Task item: Give back the data exactly, with no images.

[Image and design file data]
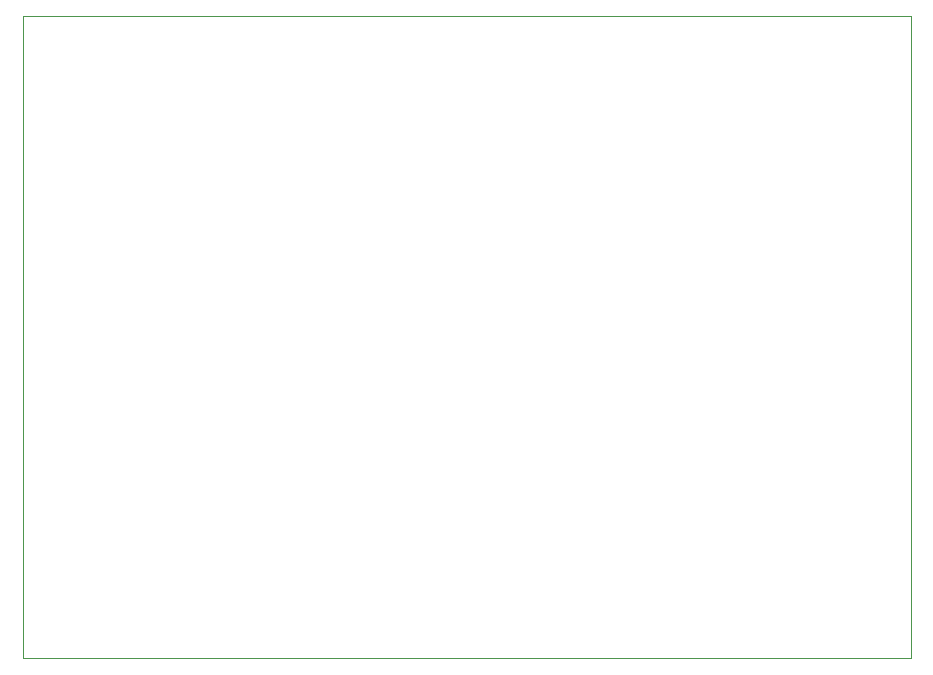
<source format=gm1>
%TF.GenerationSoftware,KiCad,Pcbnew,(6.0.0)*%
%TF.CreationDate,2022-06-14T20:33:02+03:00*%
%TF.ProjectId,breadboard_power_supply,62726561-6462-46f6-9172-645f706f7765,rev?*%
%TF.SameCoordinates,Original*%
%TF.FileFunction,Profile,NP*%
%FSLAX46Y46*%
G04 Gerber Fmt 4.6, Leading zero omitted, Abs format (unit mm)*
G04 Created by KiCad (PCBNEW (6.0.0)) date 2022-06-14 20:33:02*
%MOMM*%
%LPD*%
G01*
G04 APERTURE LIST*
%TA.AperFunction,Profile*%
%ADD10C,0.100000*%
%TD*%
G04 APERTURE END LIST*
D10*
X104495600Y-122275600D02*
X104495600Y-67919600D01*
X29311600Y-122275600D02*
X104495600Y-122275600D01*
X104495600Y-67919600D02*
X29311600Y-67919600D01*
X29311600Y-68173600D02*
X29311600Y-122275600D01*
X29311600Y-68173600D02*
X29311600Y-67919600D01*
M02*

</source>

Task response:
<source format=gm1>
%TF.GenerationSoftware,KiCad,Pcbnew,(6.0.0)*%
%TF.CreationDate,2022-06-14T20:33:02+03:00*%
%TF.ProjectId,breadboard_power_supply,62726561-6462-46f6-9172-645f706f7765,rev?*%
%TF.SameCoordinates,Original*%
%TF.FileFunction,Profile,NP*%
%FSLAX46Y46*%
G04 Gerber Fmt 4.6, Leading zero omitted, Abs format (unit mm)*
G04 Created by KiCad (PCBNEW (6.0.0)) date 2022-06-14 20:33:02*
%MOMM*%
%LPD*%
G01*
G04 APERTURE LIST*
%TA.AperFunction,Profile*%
%ADD10C,0.100000*%
%TD*%
G04 APERTURE END LIST*
D10*
X104495600Y-122275600D02*
X104495600Y-67919600D01*
X29311600Y-122275600D02*
X104495600Y-122275600D01*
X104495600Y-67919600D02*
X29311600Y-67919600D01*
X29311600Y-68173600D02*
X29311600Y-122275600D01*
X29311600Y-68173600D02*
X29311600Y-67919600D01*
M02*

</source>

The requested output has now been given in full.